Advancing Education, Research, and Quality of Care for the Head and Neck oncology patient.
Background: National Comprehensive Cancer Network Guidelines recommend initiation of postoperative radiation therapy (PORT) within 6 weeks of surgery for patients with locally advanced head and neck squamous cell carcinoma (HNSCC). However, greater than 50% of patients experience delays in starting PORT. Although the prevalence and risk factors for delays in the initiation of PORT have been studied at academic centers and among Commission on Cancer-accredited cancer facilities, no studies to date have characterized PORT delays using a population-based sample. Furthermore, geographic variability in timely PORT remains poorly characterized.
Objectives: To characterize the prevalence of delays in starting PORT among patients with HNSCC, factors associated with delays, and geographic variability in delay in population-representative sample from the South Carolina Cancer Registry.
Study Design: Retrospective cohort study.
Setting: Population-based analysis of data from the South Carolina Central Cancer Registry (SCCCR).
Participants: Adults diagnosed with HNSCC treated with curative intent surgery and PORT from 2008 to 2020.
Main Outcome and Measures: The primary outcome measure was PORT delay, defined as the initiation of PORT > 6 weeks (42 days) from surgery. The association of patient-level factors associated with PORT delay were assessed using multivariable logistic regression.
Results: Among 1716 patients with HNSCC undergoing surgery and PORT, 66.4% were <65 years old, 77.7% were male, and 80.5% were White. The most common HNSCC subsite was the oral cavity (44.8%) and 51.6% of patients had AJCC pathologic stage IV disease. The overall rate of PORT delay was 52.9% and median time-to-PORT was 44 days. When stratified by PORT delay status, median time to PORT was 34 days (IQR 29-39) among patients who initiated PORT < 6 weeks of surgery and 55.0 days (IQR 49-68) among those who experienced a PORT delay. On multivariable logistic regression, several factors were associated with delayed PORT, after adjusting for demographic and clinical characteristics.
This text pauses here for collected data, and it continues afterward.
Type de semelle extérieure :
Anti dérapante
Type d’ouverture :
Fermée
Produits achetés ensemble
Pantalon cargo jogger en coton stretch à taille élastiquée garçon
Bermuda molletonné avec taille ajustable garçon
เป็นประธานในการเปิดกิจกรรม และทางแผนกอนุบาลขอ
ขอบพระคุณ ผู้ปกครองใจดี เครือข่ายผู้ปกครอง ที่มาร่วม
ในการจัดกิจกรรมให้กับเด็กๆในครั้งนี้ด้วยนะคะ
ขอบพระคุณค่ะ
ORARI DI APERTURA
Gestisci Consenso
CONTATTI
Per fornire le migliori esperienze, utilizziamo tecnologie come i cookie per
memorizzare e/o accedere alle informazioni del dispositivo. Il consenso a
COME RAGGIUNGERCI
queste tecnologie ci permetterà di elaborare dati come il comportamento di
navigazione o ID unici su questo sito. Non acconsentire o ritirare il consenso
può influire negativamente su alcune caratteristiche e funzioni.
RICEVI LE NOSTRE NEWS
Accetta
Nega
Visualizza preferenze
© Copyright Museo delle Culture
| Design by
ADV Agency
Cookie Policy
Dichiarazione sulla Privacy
These included having no insurance (OR 1.98; 95% CI 1.25-3.16), Medicaid (OR 2.14; 95% CI 1.33-3.47), or Medicare (OR 1.50; 95% CI 1.03-2.20), compared to private insurance; living in a rural area (OR 1.49; 95% CI 1.08-2.06), compared to an urban area; and pathologic T stage (pT2 OR 2.12; 95% CI 1.25-3.65, pT3 OR 2.47; 95% CI 1.38-4.45, pT4 OR 1.84; 95% CI 1.10-3.14, all compared to pT0). Rates of PORT delay by county of patient residence were highly variable across the state of South Carolina (Figure 1). Among 35 counties in South Carolina with > 10 cases, 60% (21/35) reported PORT delay rates >50%.
Conclusion: In this population-based sample of patients with HNSCC undergoing surgery and PORT, delays are common and show geographic variability. These findings indicate a need to include population-level data when reporting on PORT delay as granular state-level data may provide useful information for head and neck cancer care providers in these geographic areas.